House Approves Stopping the Clock on Colombia Free-Trade Deal
Speaker Nancy Pelosi (D-Calif.) scored a major victory Thursday by ramming a rules change through the House that could indefinitely delay consideration of the Colombia free-trade agreement.
The aggressive procedural move dealt a blow to the White House and left House Republicans helpless to do much but watch. The rules change passed on a largely party-line vote, 224 to 195, with one lawmaker voting present.
Pelosi engineered the maneuver after President Bush sent the trade pact to Congress on Monday without consent from Democratic leaders, a decision that she said “abandoned traditions of consultation” that have governed past agreements.
“I had no choice but to say, ‘That violates our protocols,’” she told reporters after Thursday’s vote. “All the leverage was with the White House before, and now we can talk.”
Still, noted Pelosi, “I didn’t want to do it this way.”
Republicans appeared blindsided by the maneuver, and frustated by being on the other side of heavy-handed procedural tactics now that they are in the minority. They said the move would effectively kill the trade pact.
“Anybody that thinks that, ‘Well, we’re just going to push this off for a couple of months,’ that is nonsense,” said House Minority Leader John Boehner (R-Ohio). “This vote today is a vote to kill the Colombia free-trade agreement.”
But Pelosi denied that was her intent, and said she hoped lawmakers will “come to terms” this year and take it up “under the usual protocols.”
After limited debate and with no room for amendments, lawmakers easily pushed through the resolution to suspend the 90-day timeframe for taking up the Colombia agreement under special “fast-track” trade authority.
“It would appear” that there are no tools available to Republicans to stop the Democratic move, said GOP Conference Chairman Adam Putnam (Fla.) before the vote, describing today’s events as “the tyranny of the majority.”
One GOP leadership aide conceded that the party’s only real recourse was to complain that this is potentially the first trade agreement killed by Congress since 1974.

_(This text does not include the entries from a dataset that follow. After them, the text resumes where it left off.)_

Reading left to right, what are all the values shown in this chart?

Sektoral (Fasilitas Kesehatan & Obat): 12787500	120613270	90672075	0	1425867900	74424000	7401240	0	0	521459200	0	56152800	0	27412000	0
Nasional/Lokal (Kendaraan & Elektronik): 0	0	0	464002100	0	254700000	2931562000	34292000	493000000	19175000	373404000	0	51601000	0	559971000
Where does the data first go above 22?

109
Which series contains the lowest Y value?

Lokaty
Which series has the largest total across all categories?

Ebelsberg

But House Rules Chairwoman Louise Slaughter (D-N.Y.) said she was “proud, frankly” that Congress asserted its ability to schedule floor matters, a role that has been “slipping away from us for 12 years … and going to the executive branch. That has to stop.”
Ten Democrats broke with Pelosi and oposed the rule, nine of whom are members of the conservative Blue Dog Coalition: Reps. Melissa Bean (Ill.), Dan Boren (Okla.), Allen Boyd (Fla.), Jim Cooper (Tenn.), Bud Cramer (Ala.), Henry Cuellar (Texas), Baron Hill (Ind.), Nick Lampson (Texas), Tim Mahoney (Fla.) and Jim Matheson (Utah).

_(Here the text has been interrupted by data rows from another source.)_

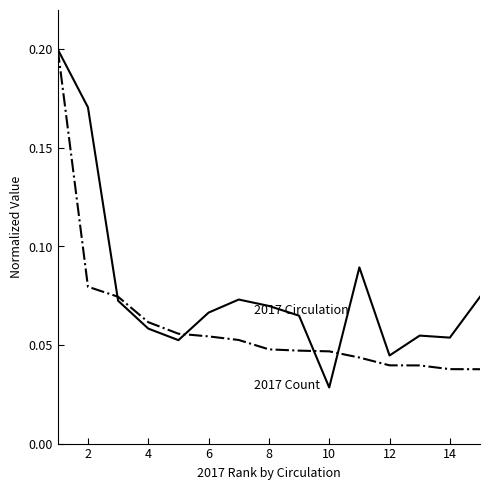

Does the chart display data point markers on the line(s)?

No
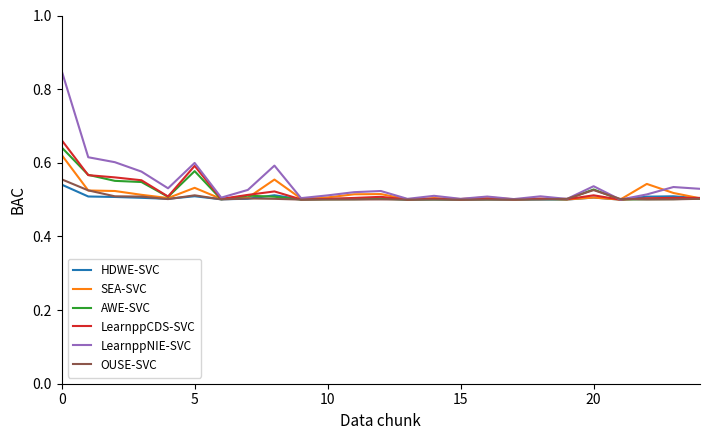

Which series has the largest range (max minus min)?

LearnppNIE-SVC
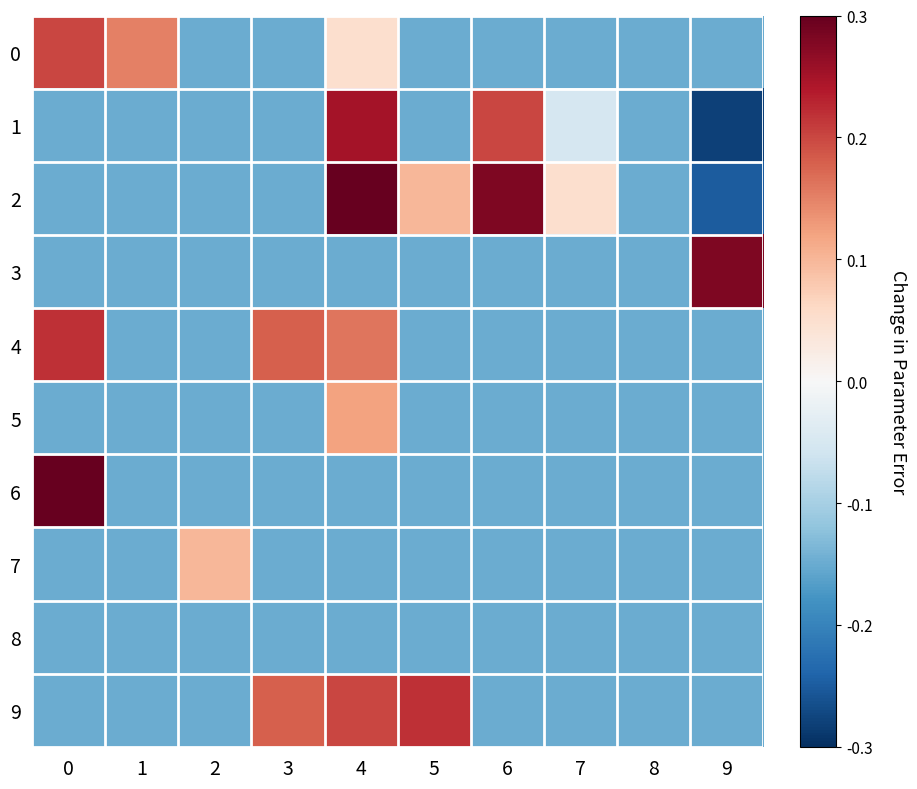

What is the spread (max minus min) of values at 0?

0.4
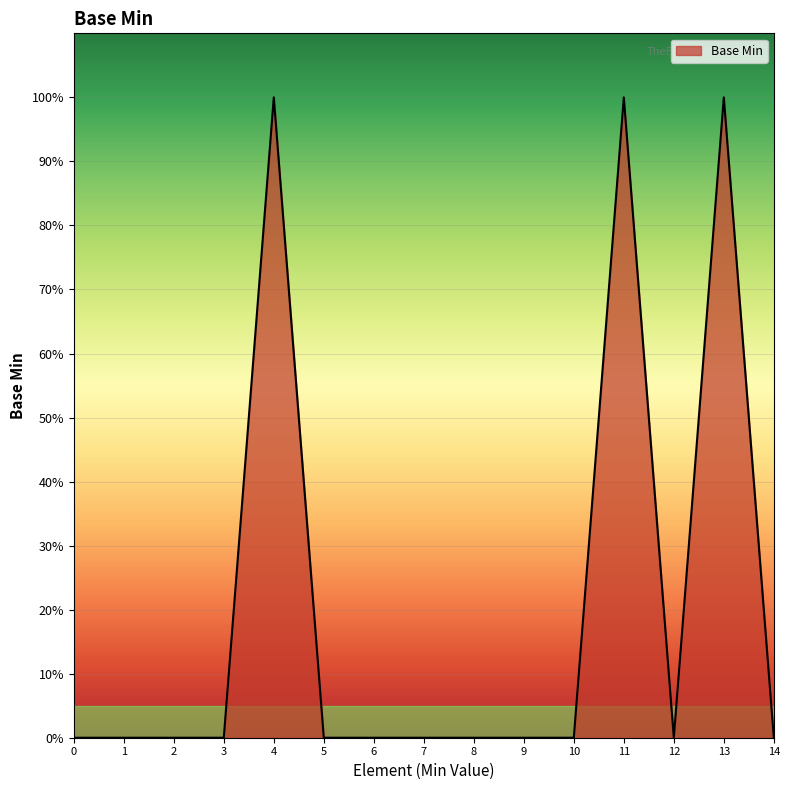

Where is the first local maximum?

4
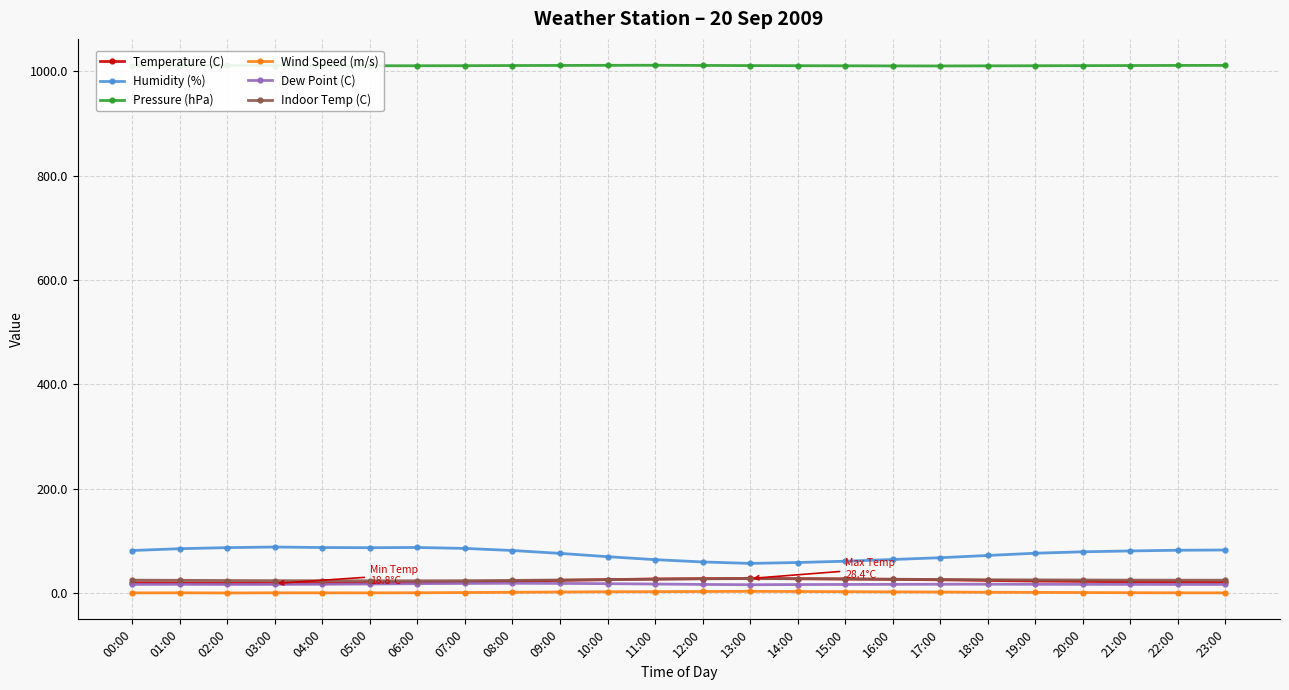

How many categories are shown in the chart?

24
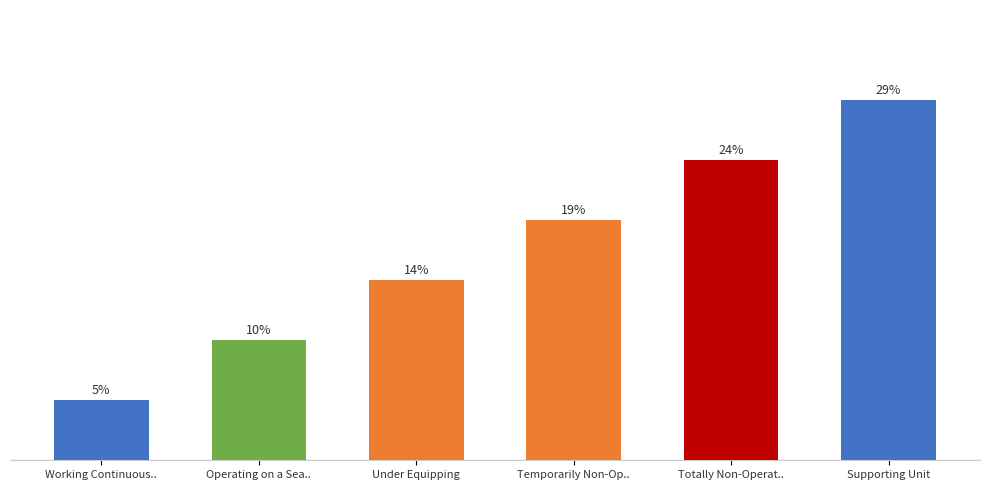

Which has a higher value, Temporarily Non-Op.. or Working Continuous..?

Temporarily Non-Op..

Six Republicans voted with Democrats: Reps. Robert Aderholt (Ala.), Virgil Goode (Va.), Robin Hayes (N.C.), Walter Jones Jr. (N.C.), Ron Paul (Texas) and Mike Rogers (Ala.).

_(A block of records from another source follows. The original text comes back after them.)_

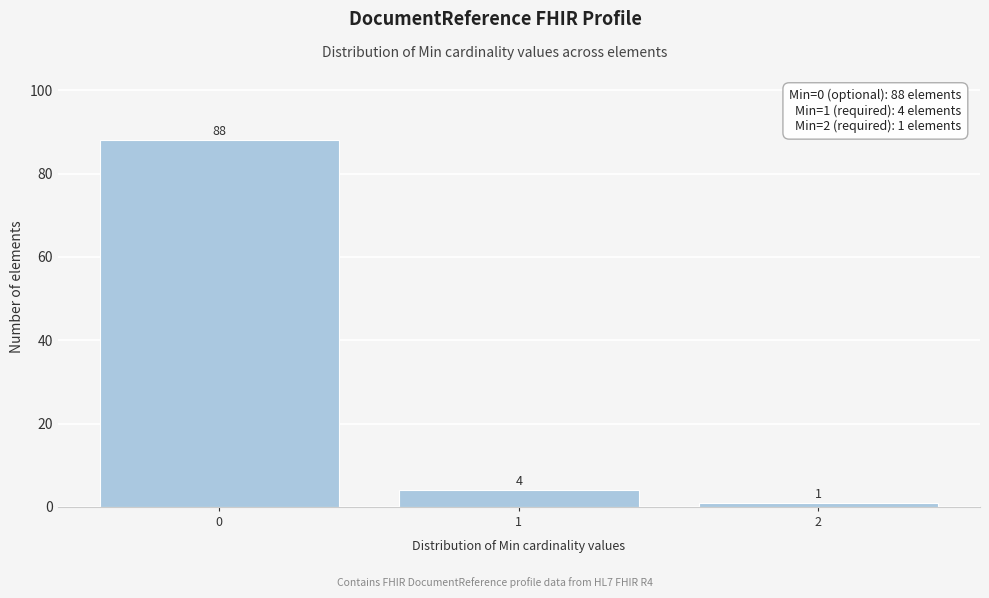

Reading left to right, list every bar in this chart as the range it spans on the x-axis followed by its height.

-0.5 to 0.5: 88
0.5 to 1.5: 4
1.5 to 2.5: 1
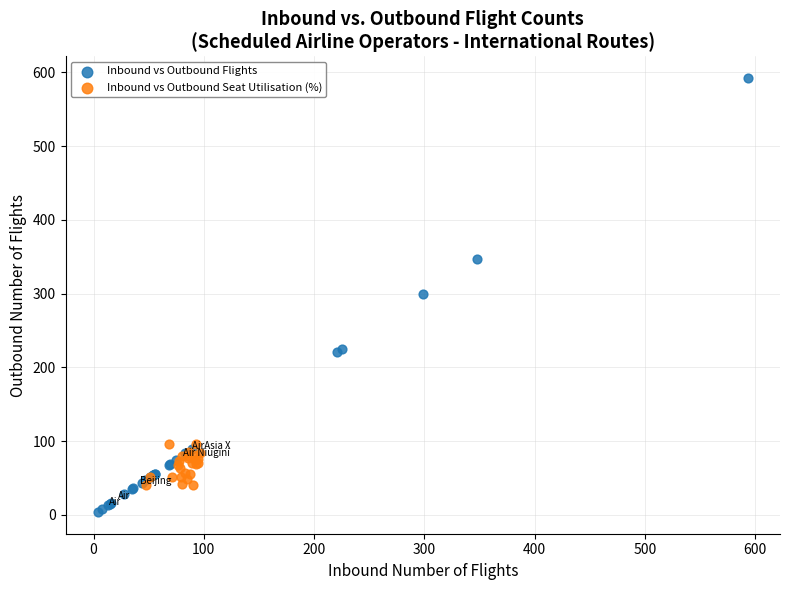

Which series contains the lowest Y value?

Inbound vs Outbound Flights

Typically, the White House and Congress reach an agreement on the components of a trade deal before it gets transmitted to Congress. Once Congress receives a trade agreement, it typically has 90 days to take it up and a hold a straight up-or-down vote on it.
But Democrats had pushed for more negotiations because of human rights concerns in Colombia. They also want renewal of a separate bill that provides benefits to workers displaced because of overseas job losses.